WHAT IS EXPECTED: Reproduce the source text of every item with each occurrence of "Break Away" replaced by "Snappable" and everything else unchanged. Omit the pictures from your answer.

DATA RECORDS:
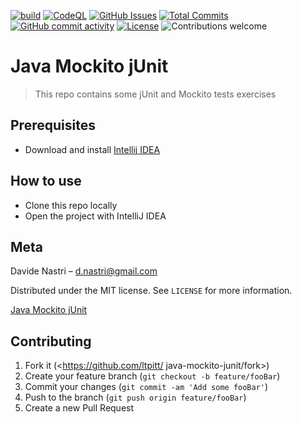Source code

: [![build](https://github.com/ltpitt/java-mockito-junit/workflows/build/badge.svg)](https://github.com/ltpitt/java-mockito-junit/actions)
[![CodeQL](https://github.com/ltpitt/java-mockito-junit/workflows/CodeQL/badge.svg)](https://github.com/ltpitt/java-mockito-junit/actions?query=workflow%3ACodeQL)
[![GitHub Issues](https://img.shields.io/github/issues-raw/ltpitt/java-mockito-junit)](https://github.com/ltpitt/java-mockito-junit/issues)
[![Total Commits](https://img.shields.io/github/last-commit/ltpitt/java-mockito-junit)](https://github.com/ltpitt/java-mockito-junit/commits)
[![GitHub commit activity](https://img.shields.io/github/commit-activity/4w/ltpitt/java-mockito-junit?foo=bar)](https://github.com/ltpitt/java-mockito-junit/commits)
[![License](https://img.shields.io/badge/license-MIT-blue.svg)](https://github.com/ltpitt/java-mockito-junit/blob/master/LICENSE)
![Contributions welcome](https://img.shields.io/badge/contributions-welcome-orange.svg)

# Java Mockito jUnit
> This repo contains some jUnit and Mockito tests exercises

## Prerequisites

- Download and install [Intellij IDEA](https://www.jetbrains.com/idea/download)

## How to use

- Clone this repo locally
- Open the project with IntelliJ IDEA

## Meta

Davide Nastri – d.nastri@gmail.com

Distributed under the MIT license. See ``LICENSE`` for more information.

[Java Mockito jUnit](https://github.com/ltpitt/java-mockito-junit)

## Contributing

1. Fork it (<https://github.com/ltpitt/
java-mockito-junit/fork>)
2. Create your feature branch (`git checkout -b feature/fooBar`)
3. Commit your changes (`git commit -am 'Add some fooBar'`)
4. Push to the branch (`git push origin feature/fooBar`)
5. Create a new Pull Request
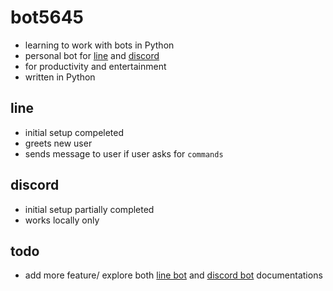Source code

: # bot5645

- learning to work with bots in Python
- personal bot for [line](https://www.line.me/en/) and [discord](https://discord.com/)
- for productivity and entertainment
- written in Python

## line
- initial setup compeleted
- greets new user
- sends message to user if user asks for `commands`

## discord
- initial setup partially completed
- works locally only

## todo
- add more feature/ explore both [line bot](https://developers.line.biz/en/docs/messaging-api/overview/) and [discord bot](https://discordpy.readthedocs.io/en/stable/) documentations

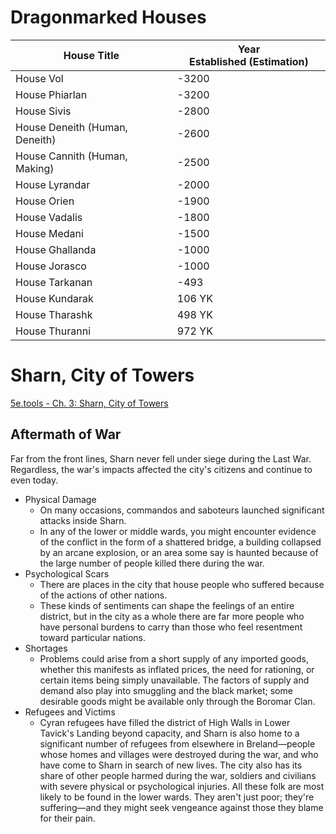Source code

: # Dragonmarked Houses

| **House Title**                | **Year Established** (Estimation) |
| ------------------------------ | --------------------------------- |
| House Vol                      | -3200                             |
| House Phiarlan                 | -3200                             |
| House Sivis                    | -2800                             |
| House Deneith (Human, Deneith) | -2600                             |
| House Cannith (Human, Making)  | -2500                             |
| House Lyrandar                 | -2000                             |
| House Orien                    | -1900                             |
| House Vadalis                  | -1800                             |
| House Medani                   | -1500                             |
| House Ghallanda                | -1000                             |
| House Jorasco                  | -1000                             |
| House Tarkanan                 | -493                              |
| House Kundarak                 | 106 YK                            |
| House Tharashk                 | 498 YK                            |
| House Thuranni                 | 972 YK                            |
# Sharn, City of Towers
[5e.tools - Ch. 3: Sharn, City of Towers](https://5e.tools/book.html#erlw,8)
## Aftermath of War
Far from the front lines, Sharn never fell under siege during the Last War. Regardless, the war's impacts affected the city's citizens and continue to even today.
- Physical Damage
	- On many occasions, commandos and saboteurs launched significant attacks inside Sharn.
	- In any of the lower or middle wards, you might encounter evidence of the conflict in the form of a shattered bridge, a building collapsed by an arcane explosion, or an area some say is haunted because of the large number of people killed there during the war.
- Psychological Scars
	- There are places in the city that house people who suffered because of the actions of other nations.
	- These kinds of sentiments can shape the feelings of an entire district, but in the city as a whole there are far more people who have personal burdens to carry than those who feel resentment toward particular nations.
- Shortages
	- Problems could arise from a short supply of any imported goods, whether this manifests as inflated prices, the need for rationing, or certain items being simply unavailable. The factors of supply and demand also play into smuggling and the black market; some desirable goods might be available only through the Boromar Clan.
- Refugees and Victims
	- Cyran refugees have filled the district of High Walls in Lower Tavick's Landing beyond capacity, and Sharn is also home to a significant number of refugees from elsewhere in Breland—people whose homes and villages were destroyed during the war, and who have come to Sharn in search of new lives. The city also has its share of other people harmed during the war, soldiers and civilians with severe physical or psychological injuries. All these folk are most likely to be found in the lower wards. They aren't just poor; they're suffering—and they might seek vengeance against those they blame for their pain.

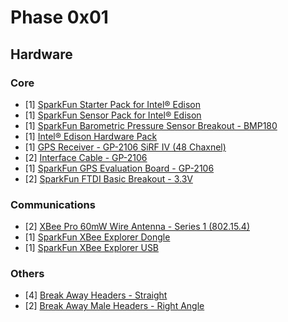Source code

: Phase 0x01
==

## Hardware

### Core
- [1] [SparkFun Starter Pack for Intel® Edison](https://www.sparkfun.com/products/13276)
- [1] [SparkFun Sensor Pack for Intel® Edison](https://www.sparkfun.com/products/13094)
- [1] [SparkFun Barometric Pressure Sensor Breakout - BMP180](https://www.sparkfun.com/products/11824)
- [1] [Intel® Edison Hardware Pack](https://www.sparkfun.com/products/13187)
- [1] [GPS Receiver - GP-2106 SiRF IV (48 Chaxnel)](https://www.sparkfun.com/products/10890)
- [2] [Interface Cable - GP-2106](https://www.sparkfun.com/products/10896)
- [1] [SparkFun GPS Evaluation Board - GP-2106](https://www.sparkfun.com/products/10995)
- [2] [SparkFun FTDI Basic Breakout - 3.3V](https://www.sparkfun.com/products/9873)

### Communications
- [2] [XBee Pro 60mW Wire Antenna - Series 1 (802.15.4)](https://www.sparkfun.com/products/8742)
- [1] [SparkFun XBee Explorer Dongle](https://www.sparkfun.com/products/11697)
- [1] [SparkFun XBee Explorer USB ](https://www.sparkfun.com/products/11812)

### Others
- [4] [Break Away Headers - Straight](https://www.sparkfun.com/products/116)
- [2] [Break Away Male Headers - Right Angle](https://www.sparkfun.com/products/553)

RESPONSE:
Source code

: [![build](https://github.com/ltpitt/java-mockito-junit/workflows/build/badge.svg)](https://github.com/ltpitt/java-mockito-junit/actions)
[![CodeQL](https://github.com/ltpitt/java-mockito-junit/workflows/CodeQL/badge.svg)](https://github.com/ltpitt/java-mockito-junit/actions?query=workflow%3ACodeQL)
[![GitHub Issues](https://img.shields.io/github/issues-raw/ltpitt/java-mockito-junit)](https://github.com/ltpitt/java-mockito-junit/issues)
[![Total Commits](https://img.shields.io/github/last-commit/ltpitt/java-mockito-junit)](https://github.com/ltpitt/java-mockito-junit/commits)
[![GitHub commit activity](https://img.shields.io/github/commit-activity/4w/ltpitt/java-mockito-junit?foo=bar)](https://github.com/ltpitt/java-mockito-junit/commits)
[![License](https://img.shields.io/badge/license-MIT-blue.svg)](https://github.com/ltpitt/java-mockito-junit/blob/master/LICENSE)
![Contributions welcome](https://img.shields.io/badge/contributions-welcome-orange.svg)

# Java Mockito jUnit
> This repo contains some jUnit and Mockito tests exercises

## Prerequisites

- Download and install [Intellij IDEA](https://www.jetbrains.com/idea/download)

## How to use

- Clone this repo locally
- Open the project with IntelliJ IDEA

## Meta

Davide Nastri – d.nastri@gmail.com

Distributed under the MIT license. See ``LICENSE`` for more information.

[Java Mockito jUnit](https://github.com/ltpitt/java-mockito-junit)

## Contributing

1. Fork it (<https://github.com/ltpitt/
java-mockito-junit/fork>)
2. Create your feature branch (`git checkout -b feature/fooBar`)
3. Commit your changes (`git commit -am 'Add some fooBar'`)
4. Push to the branch (`git push origin feature/fooBar`)
5. Create a new Pull Request
Source code

: # bot5645

- learning to work with bots in Python
- personal bot for [line](https://www.line.me/en/) and [discord](https://discord.com/)
- for productivity and entertainment
- written in Python

## line
- initial setup compeleted
- greets new user
- sends message to user if user asks for `commands`

## discord
- initial setup partially completed
- works locally only

## todo
- add more feature/ explore both [line bot](https://developers.line.biz/en/docs/messaging-api/overview/) and [discord bot](https://discordpy.readthedocs.io/en/stable/) documentations

Source code

: # Dragonmarked Houses

| **House Title**                | **Year Established** (Estimation) |
| ------------------------------ | --------------------------------- |
| House Vol                      | -3200                             |
| House Phiarlan                 | -3200                             |
| House Sivis                    | -2800                             |
| House Deneith (Human, Deneith) | -2600                             |
| House Cannith (Human, Making)  | -2500                             |
| House Lyrandar                 | -2000                             |
| House Orien                    | -1900                             |
| House Vadalis                  | -1800                             |
| House Medani                   | -1500                             |
| House Ghallanda                | -1000                             |
| House Jorasco                  | -1000                             |
| House Tarkanan                 | -493                              |
| House Kundarak                 | 106 YK                            |
| House Tharashk                 | 498 YK                            |
| House Thuranni                 | 972 YK                            |
# Sharn, City of Towers
[5e.tools - Ch. 3: Sharn, City of Towers](https://5e.tools/book.html#erlw,8)
## Aftermath of War
Far from the front lines, Sharn never fell under siege during the Last War. Regardless, the war's impacts affected the city's citizens and continue to even today.
- Physical Damage
	- On many occasions, commandos and saboteurs launched significant attacks inside Sharn.
	- In any of the lower or middle wards, you might encounter evidence of the conflict in the form of a shattered bridge, a building collapsed by an arcane explosion, or an area some say is haunted because of the large number of people killed there during the war.
- Psychological Scars
	- There are places in the city that house people who suffered because of the actions of other nations.
	- These kinds of sentiments can shape the feelings of an entire district, but in the city as a whole there are far more people who have personal burdens to carry than those who feel resentment toward particular nations.
- Shortages
	- Problems could arise from a short supply of any imported goods, whether this manifests as inflated prices, the need for rationing, or certain items being simply unavailable. The factors of supply and demand also play into smuggling and the black market; some desirable goods might be available only through the Boromar Clan.
- Refugees and Victims
	- Cyran refugees have filled the district of High Walls in Lower Tavick's Landing beyond capacity, and Sharn is also home to a significant number of refugees from elsewhere in Breland—people whose homes and villages were destroyed during the war, and who have come to Sharn in search of new lives. The city also has its share of other people harmed during the war, soldiers and civilians with severe physical or psychological injuries. All these folk are most likely to be found in the lower wards. They aren't just poor; they're suffering—and they might seek vengeance against those they blame for their pain.

Source code

: Phase 0x01
==

## Hardware

### Core
- [1] [SparkFun Starter Pack for Intel® Edison](https://www.sparkfun.com/products/13276)
- [1] [SparkFun Sensor Pack for Intel® Edison](https://www.sparkfun.com/products/13094)
- [1] [SparkFun Barometric Pressure Sensor Breakout - BMP180](https://www.sparkfun.com/products/11824)
- [1] [Intel® Edison Hardware Pack](https://www.sparkfun.com/products/13187)
- [1] [GPS Receiver - GP-2106 SiRF IV (48 Chaxnel)](https://www.sparkfun.com/products/10890)
- [2] [Interface Cable - GP-2106](https://www.sparkfun.com/products/10896)
- [1] [SparkFun GPS Evaluation Board - GP-2106](https://www.sparkfun.com/products/10995)
- [2] [SparkFun FTDI Basic Breakout - 3.3V](https://www.sparkfun.com/products/9873)

### Communications
- [2] [XBee Pro 60mW Wire Antenna - Series 1 (802.15.4)](https://www.sparkfun.com/products/8742)
- [1] [SparkFun XBee Explorer Dongle](https://www.sparkfun.com/products/11697)
- [1] [SparkFun XBee Explorer USB ](https://www.sparkfun.com/products/11812)

### Others
- [4] [Snappable Headers - Straight](https://www.sparkfun.com/products/116)
- [2] [Snappable Male Headers - Right Angle](https://www.sparkfun.com/products/553)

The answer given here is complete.